Les enquêteurs s'intéressent à un possible système occulte de compléments de revenus avec des sommes d'argent remises à des sénateurs depuis deux comptes du groupe UMP à la chambre haute, et par le biais notamment de l'URS, un sous-groupe rallié par d'anciens giscardiens et centristes à la fondation de l'UMP en 2002.
Les juges s'interrogent notamment sur la légalité de la "ristourne" qui permettait aux sénateurs de reverser au groupe les fonds non utilisés pour l'embauche d'assistants parlementaires puis d'en récupérer une partie.
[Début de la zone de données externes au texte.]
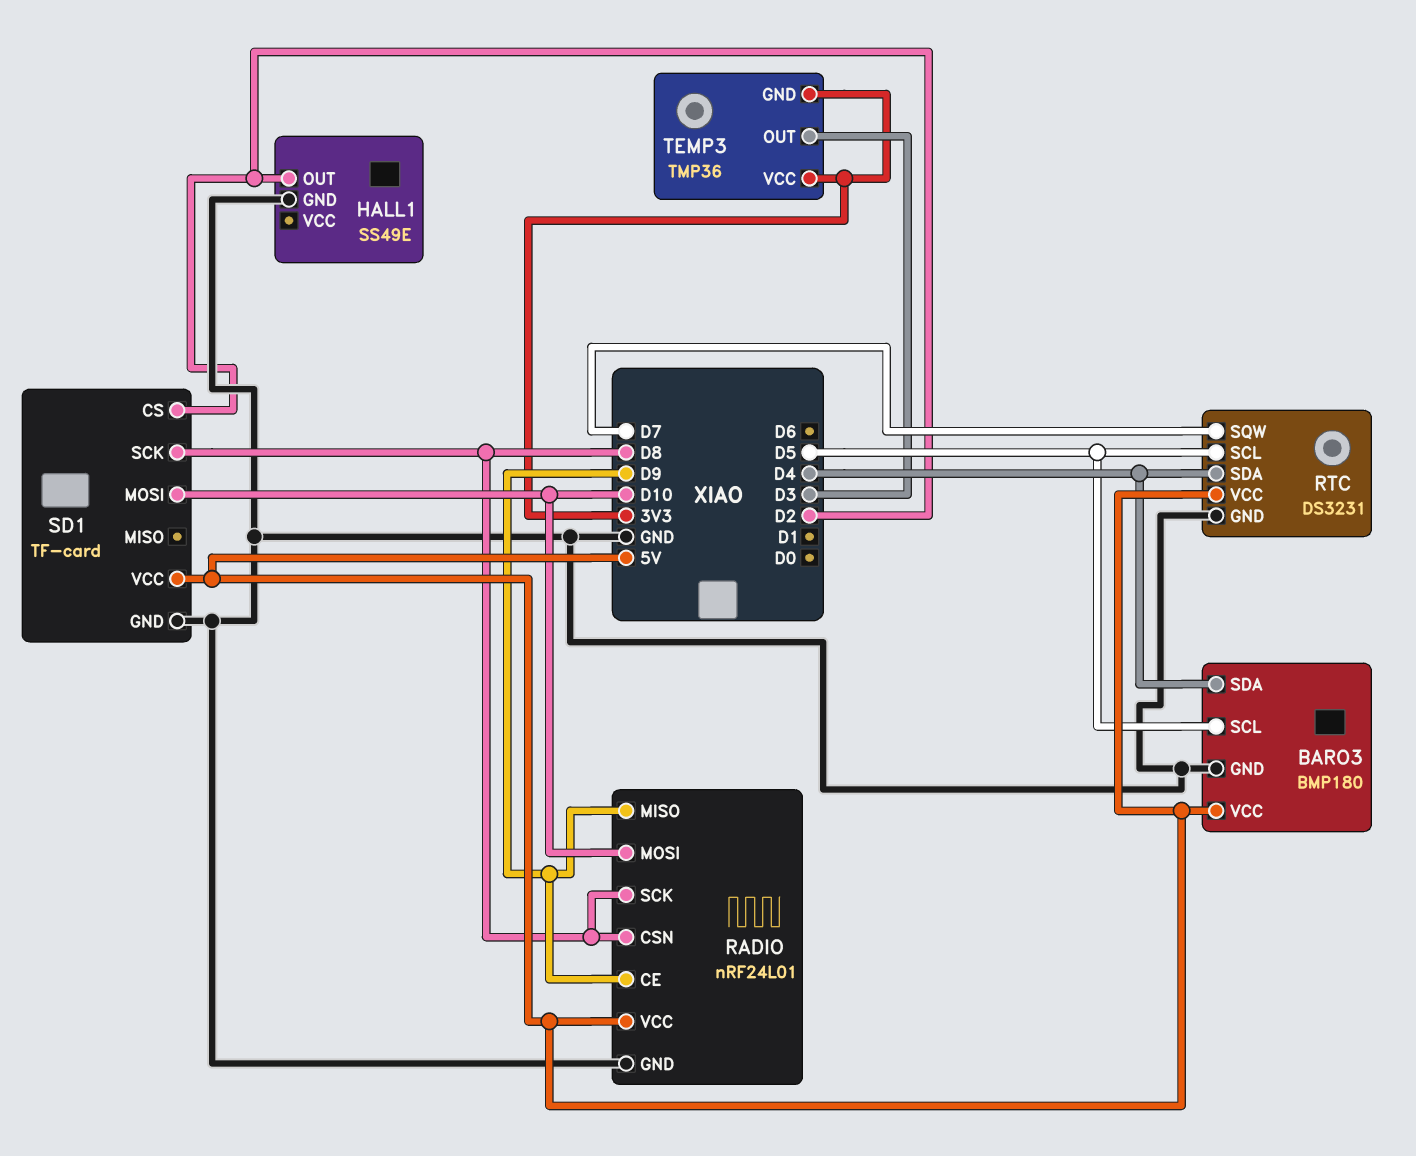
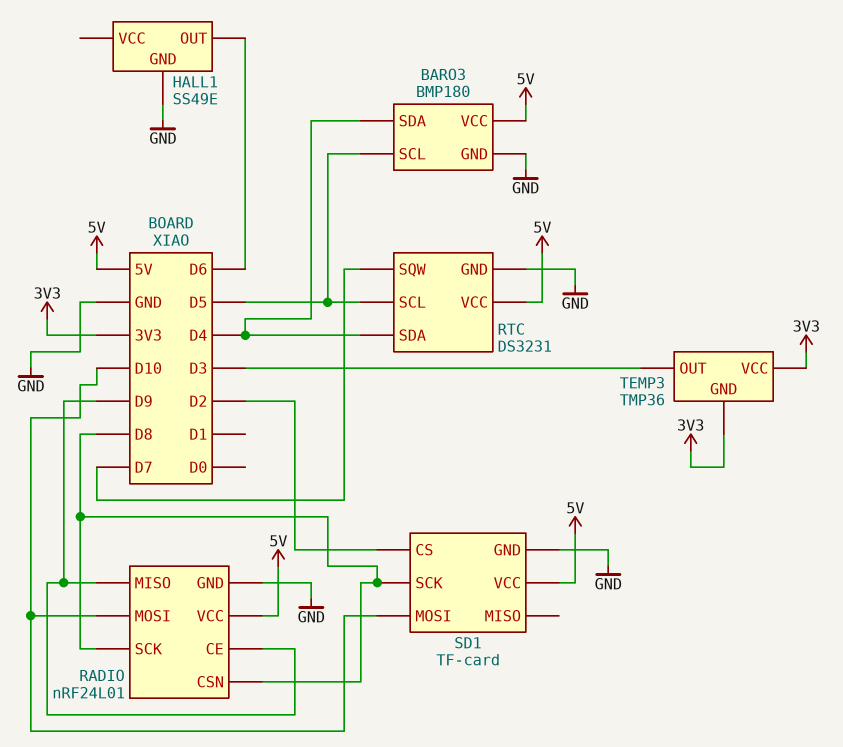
HALL1 pin OUT: D2 -> D6

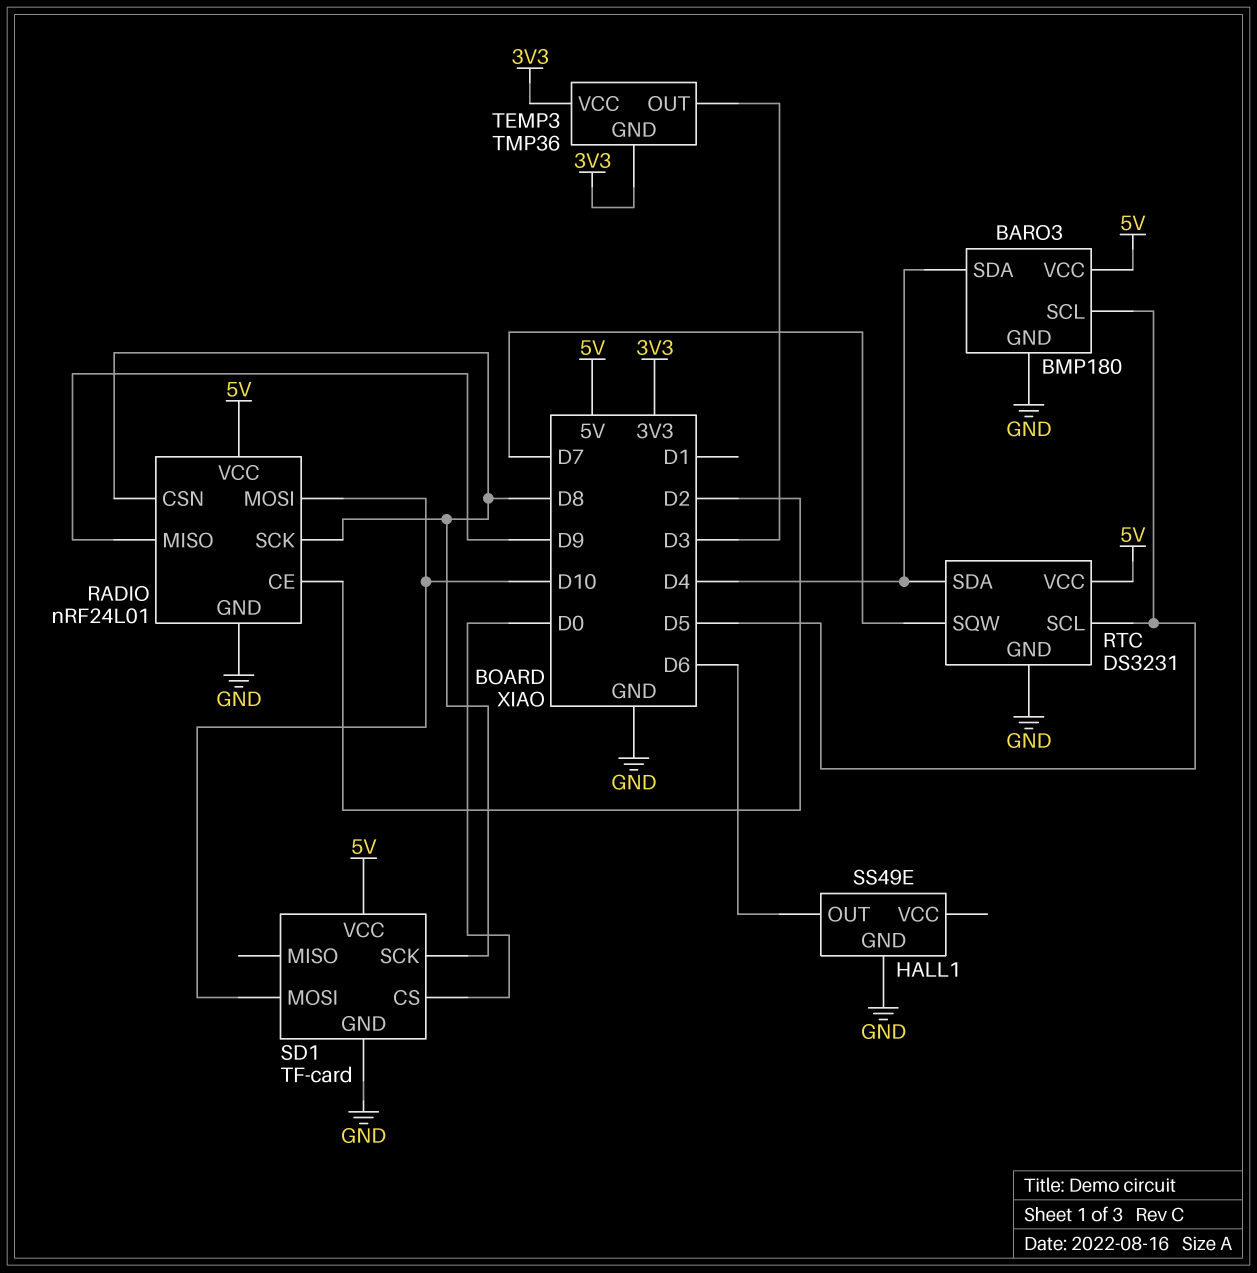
RADIO pin CE: D9 -> D2
SD1 pin CS: D2 -> D0

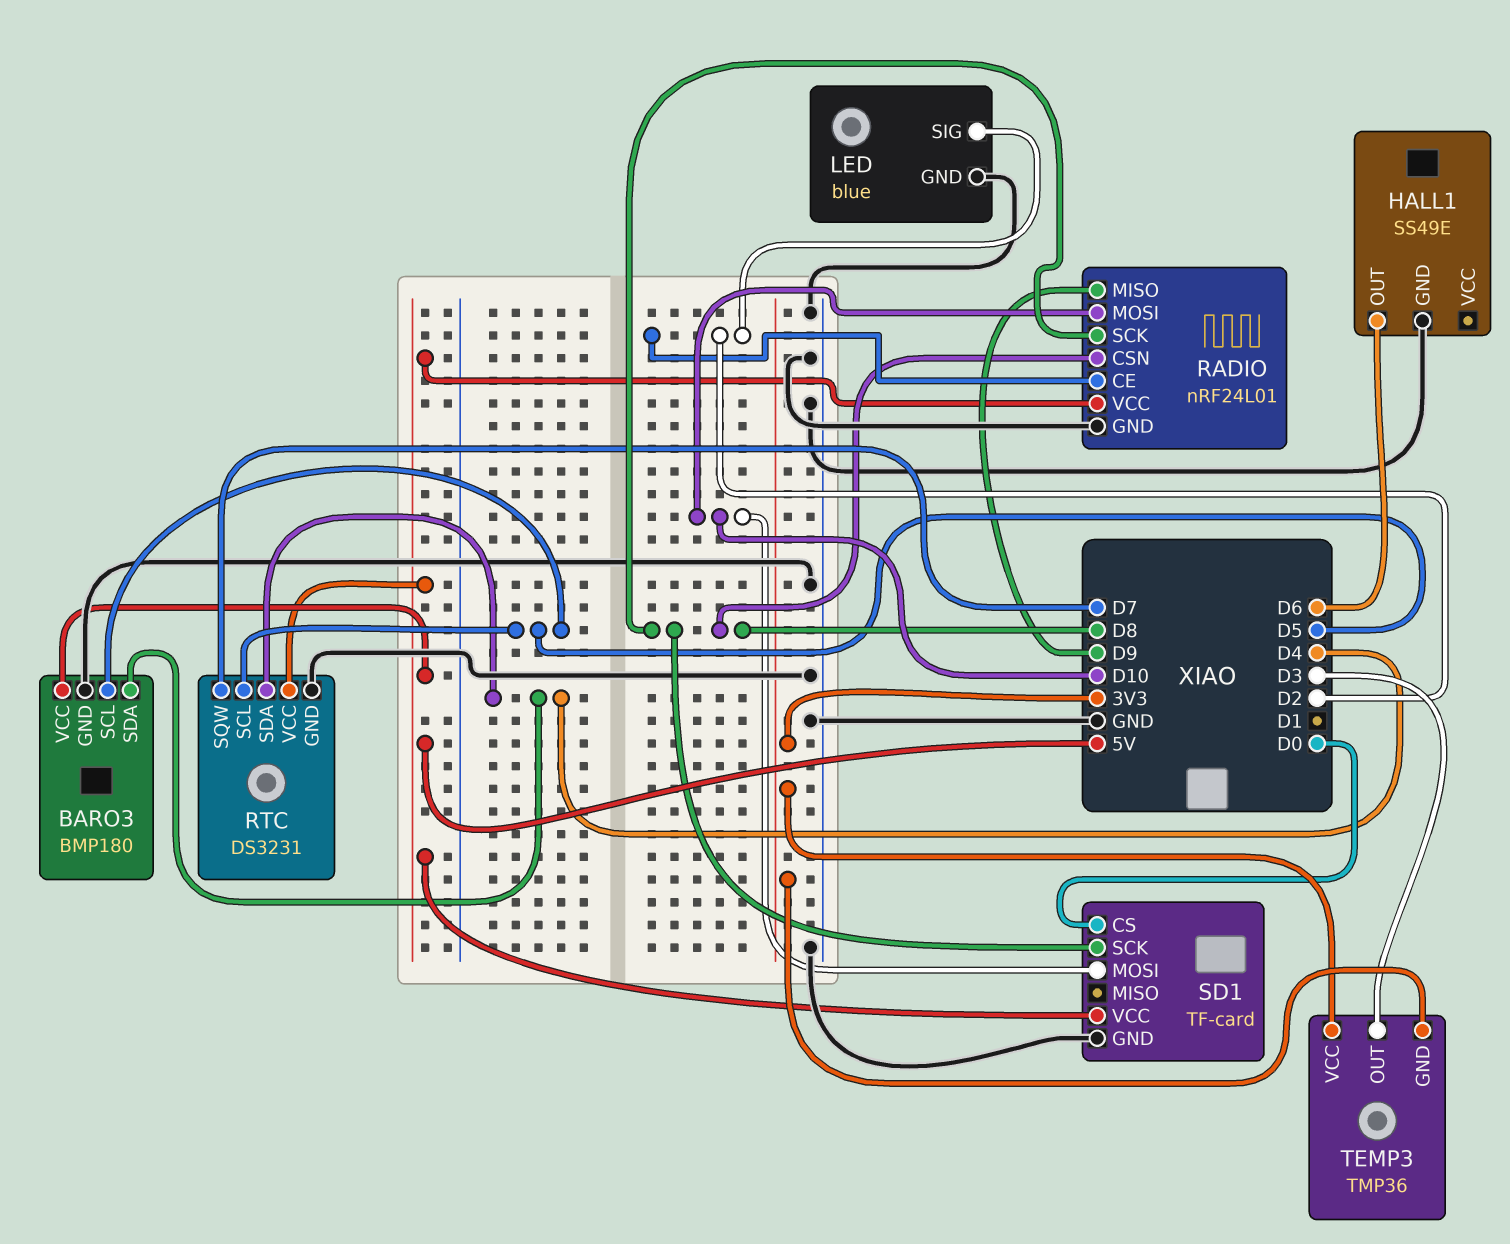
LED: none -> blue
LED pin GND: none -> GND
LED pin SIG: none -> D2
Au total, neuf personnes ont été mises en examen dans l'information judiciaire ouverte fin 2013 après une enquête du parquet de Paris, suite à un signalement Tracfin.
Alors que d'autres convocations étaient à prévoir, l'avocat de cinq élus, dont Jean-Claude Carle et Henri de Raincourt, a saisi la chambre de l'instruction d'une requête pour faire annuler leur mise en examen tout en réclamant la suspension des investigations. Ils contestent tout détournement.
Dans leur requête du 21 avril, ils soutiennent que les groupes parlementaires "disposent librement des fonds publics qu'ils reçoivent", selon une source proche du dossier.
"Au regard de la séparation des pouvoirs, le juge judiciaire ne peut s’immiscer dans la gestion des groupes parlementaires qui s’administrent librement", a déclaré Me Antoine Beauquier à l'AFP.
Ils font valoir également que le détournement de fonds public est applicable aux personnes "chargées d'une mission de service public", mais pas aux parlementaires, qui eux sont investis d'un "mandat électif".
Cet argument rejoint celui développé par les avocats de François Fillon, au début de l'affaire des emplois fictifs présumés de sa femme et de ses enfants au Parlement qui lui vaut d'être mis en examen notamment pour "détournements de fonds publics".
"La justice considère que les questions posées sont trop importantes pour laisser l'information judiciaire se poursuivre sans que les recours ne soient tranchés", a expliqué une source proche du dossier.
Les sénateurs perçoivent 5.300 euros nets d'indemnités mensuelles, et quelque 6.000 euros par mois pour les frais de mandat (IRFM) et une autre indemnité pour leurs collaborateurs.